Saved data entries:
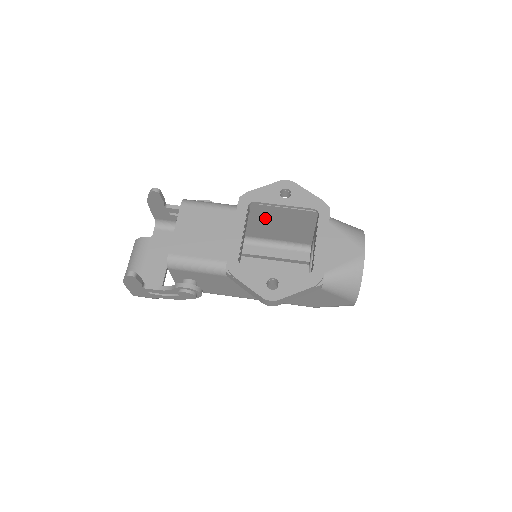
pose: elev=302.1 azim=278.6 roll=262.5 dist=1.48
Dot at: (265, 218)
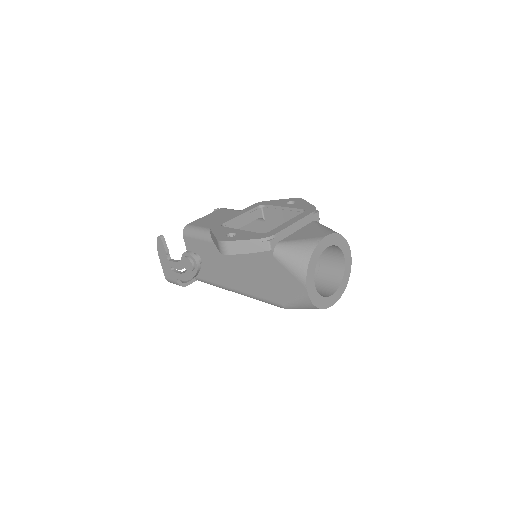
Dot at: occluded
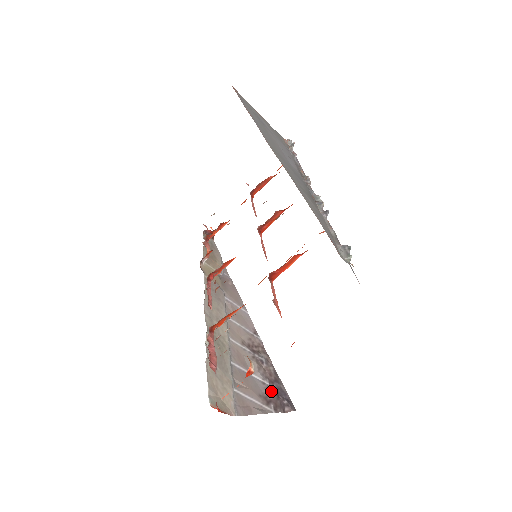
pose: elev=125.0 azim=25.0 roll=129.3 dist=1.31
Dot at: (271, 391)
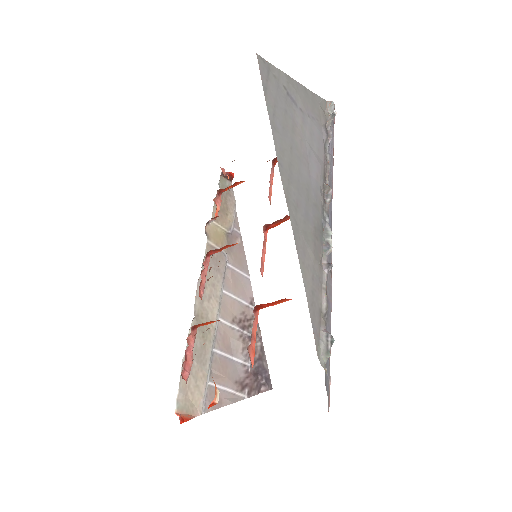
Dot at: (250, 373)
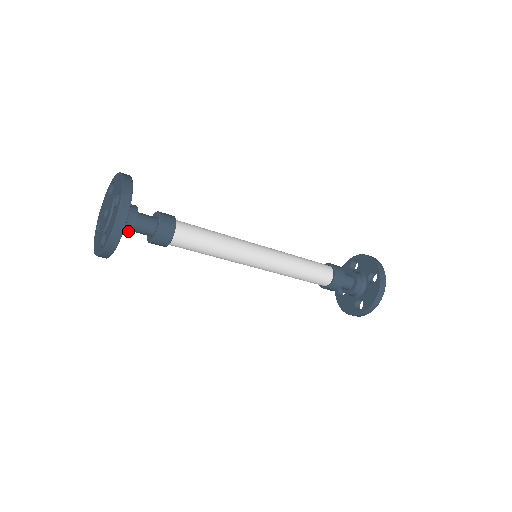
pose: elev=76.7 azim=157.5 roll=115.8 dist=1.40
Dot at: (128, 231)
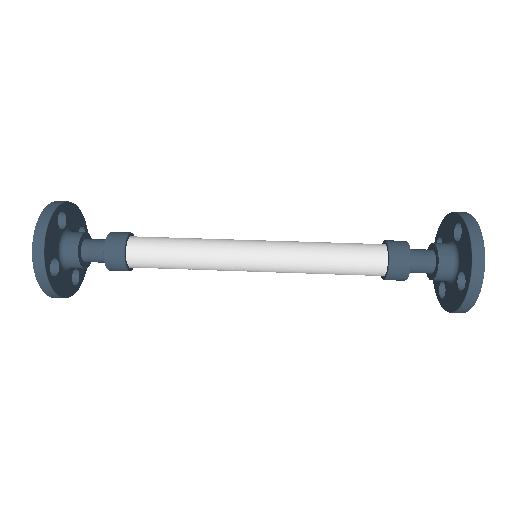
Dot at: (74, 255)
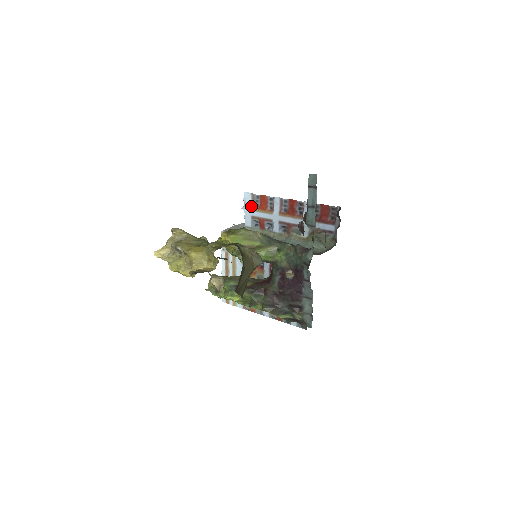
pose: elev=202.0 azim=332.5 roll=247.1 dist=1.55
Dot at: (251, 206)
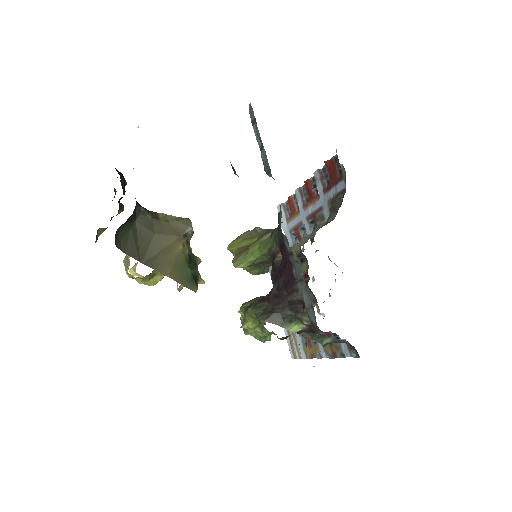
Dot at: (285, 219)
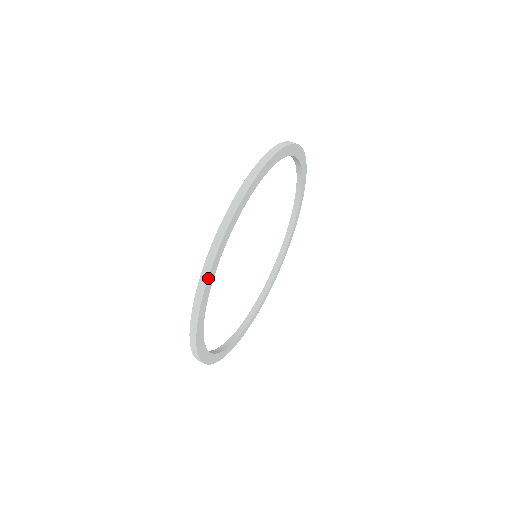
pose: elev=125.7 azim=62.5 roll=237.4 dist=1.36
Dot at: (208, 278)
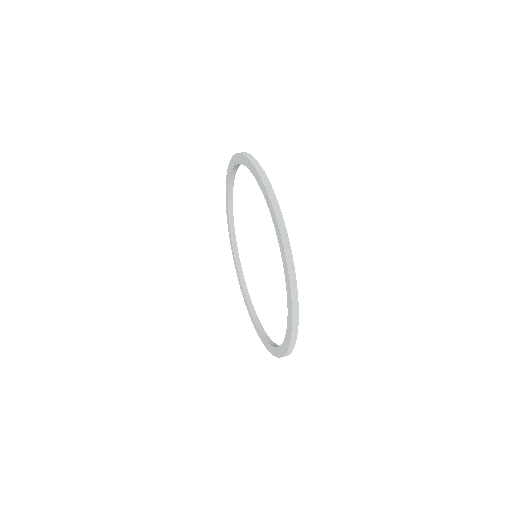
Dot at: (266, 176)
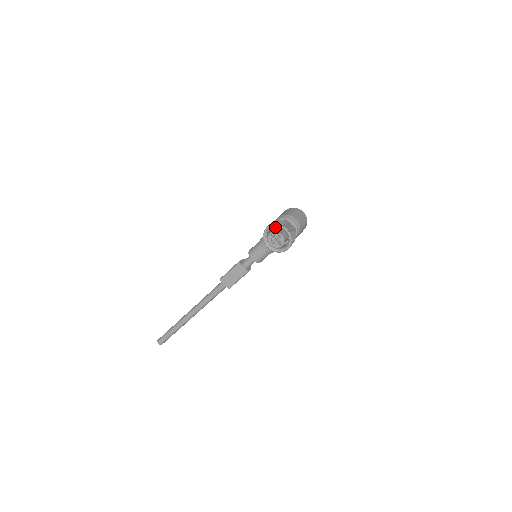
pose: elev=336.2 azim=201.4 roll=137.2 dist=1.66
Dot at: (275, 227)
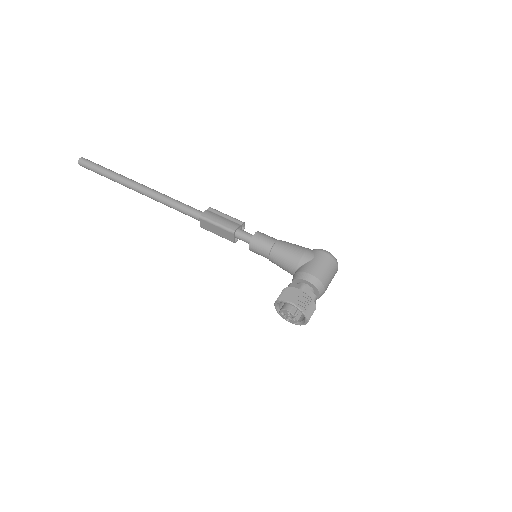
Dot at: occluded
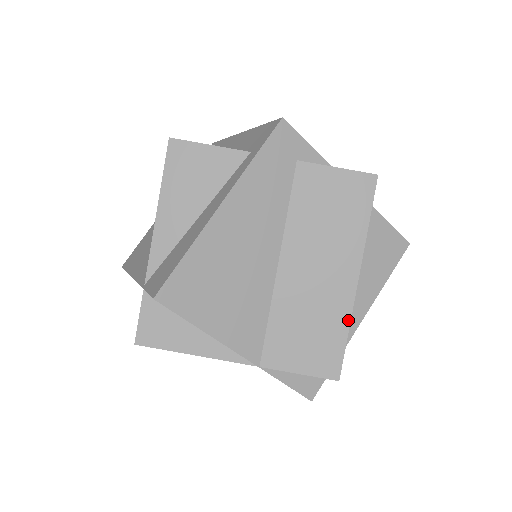
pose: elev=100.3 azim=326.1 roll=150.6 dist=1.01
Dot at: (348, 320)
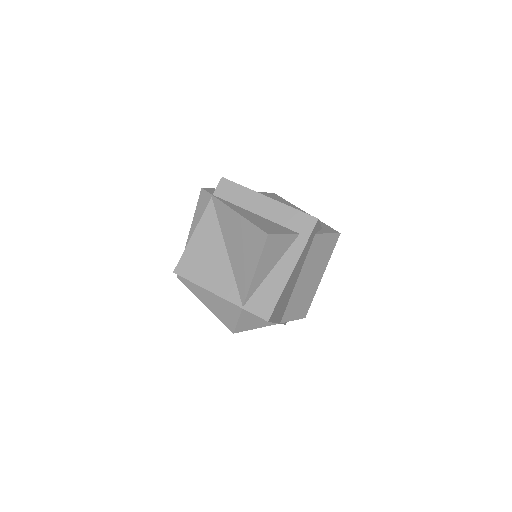
Dot at: (314, 294)
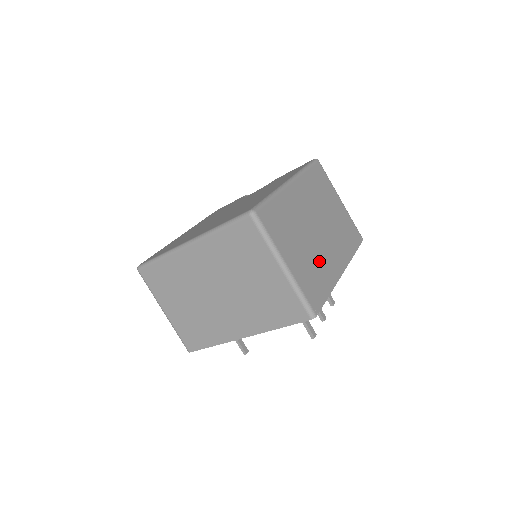
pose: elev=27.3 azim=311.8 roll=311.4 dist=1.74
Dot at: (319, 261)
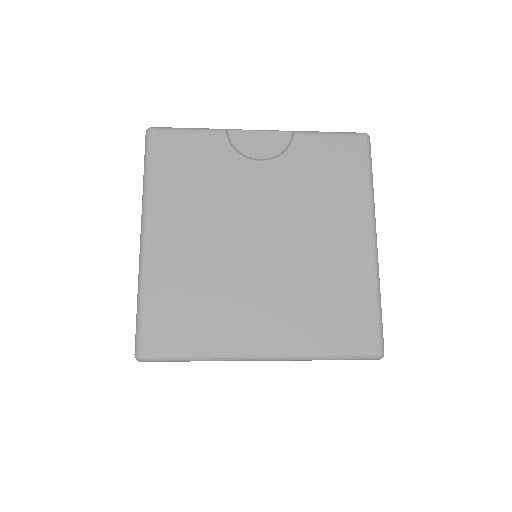
Dot at: occluded
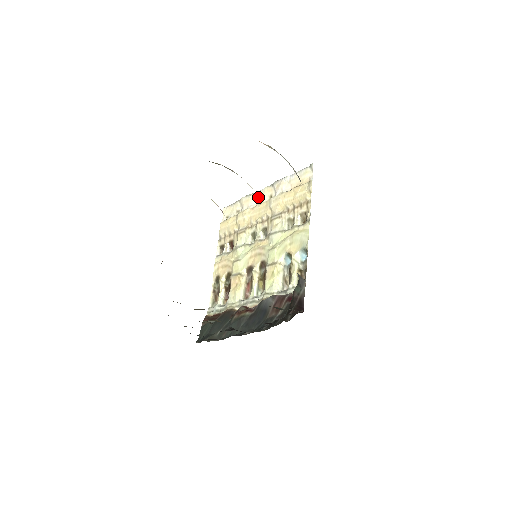
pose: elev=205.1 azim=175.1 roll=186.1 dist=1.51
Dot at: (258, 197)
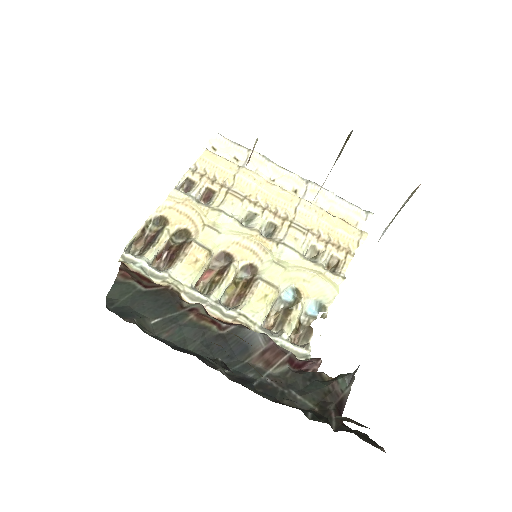
Dot at: (278, 174)
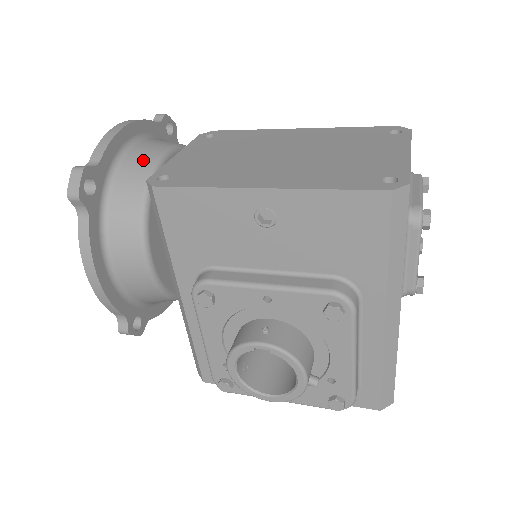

### Problem to work on
Copy the stretch of the entries from the line containing "pose: elev=202.0 azim=332.5" through the end, swapping "dist" for "distance" and changing nothing else. Omit the pictures.

### Solution to this exercise
pose: elev=202.0 azim=332.5 roll=247.1 distance=1.55
Dot at: (251, 206)
Dot at: (285, 219)
pose: elev=125.7 azim=62.5 roll=237.4 distance=1.36
Dot at: (208, 278)
Dot at: (266, 176)
pose: elev=336.2 azim=201.4 roll=137.2 distance=1.66
Dot at: (275, 227)
Dot at: occluded
pose: elev=100.3 azim=326.1 roll=150.6 distance=1.01
Dot at: (348, 320)
Dot at: (314, 294)
pose: elev=27.3 azim=311.8 roll=311.4 distance=1.74
Dot at: (319, 261)
Dot at: occluded
pose: elev=205.1 azim=175.1 roll=186.1 distance=1.51
Dot at: (258, 197)
Dot at: (278, 174)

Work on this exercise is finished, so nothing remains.